» What is needed
The whole listing below must be printed again exactly, images excluded.

» Input data
###

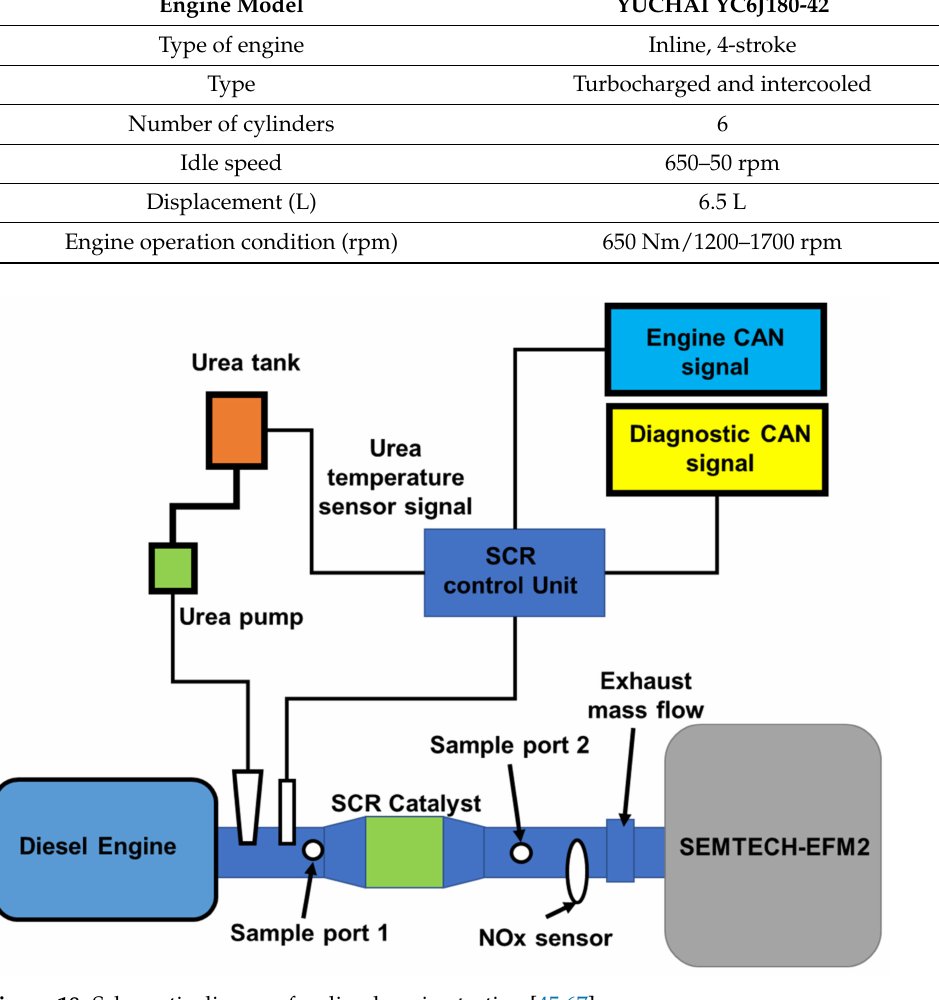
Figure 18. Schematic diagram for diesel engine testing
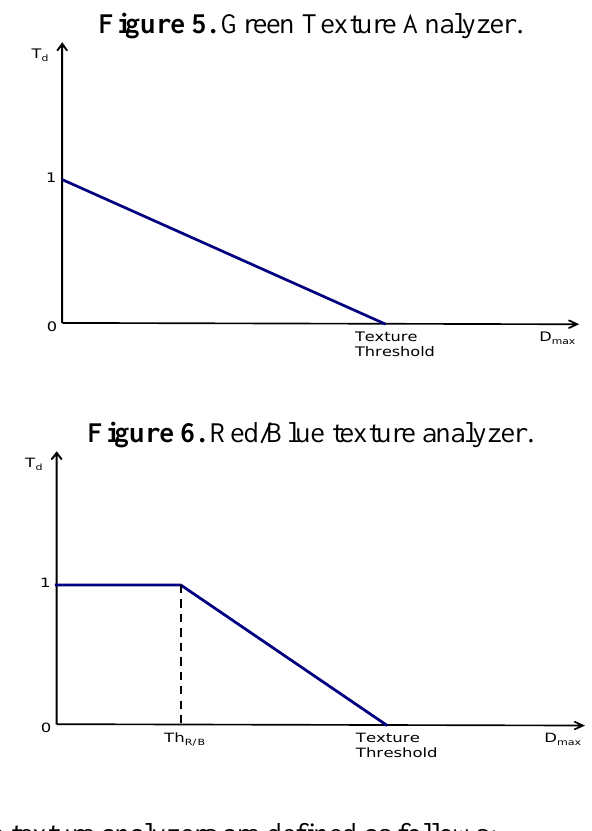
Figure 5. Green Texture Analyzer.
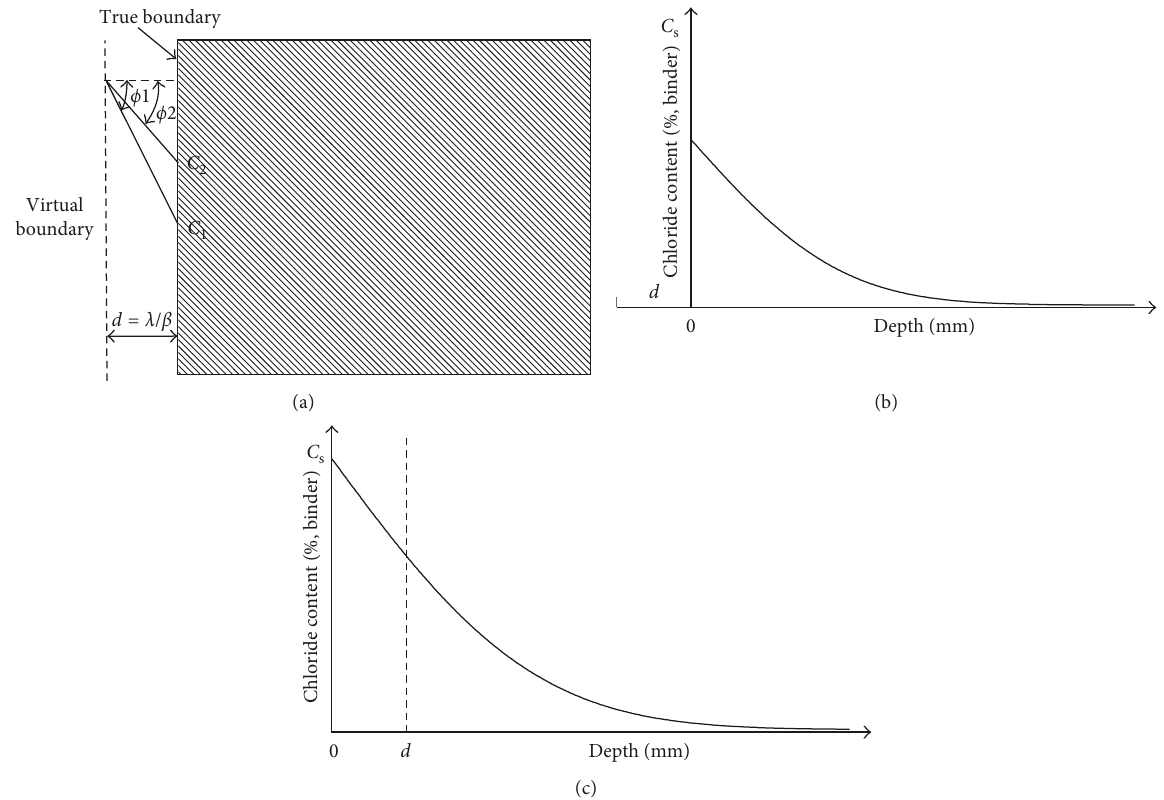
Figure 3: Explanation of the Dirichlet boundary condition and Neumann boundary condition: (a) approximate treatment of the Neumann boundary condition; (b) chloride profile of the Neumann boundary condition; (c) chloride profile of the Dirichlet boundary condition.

###

» Answer section
Figure 18. Schematic diagram for diesel engine testing
Figure 5. Green Texture Analyzer.
Figure 3: Explanation of the Dirichlet boundary condition and Neumann boundary condition: (a) approximate treatment of the Neumann boundary condition; (b) chloride profile of the Neumann boundary condition; (c) chloride profile of the Dirichlet boundary condition.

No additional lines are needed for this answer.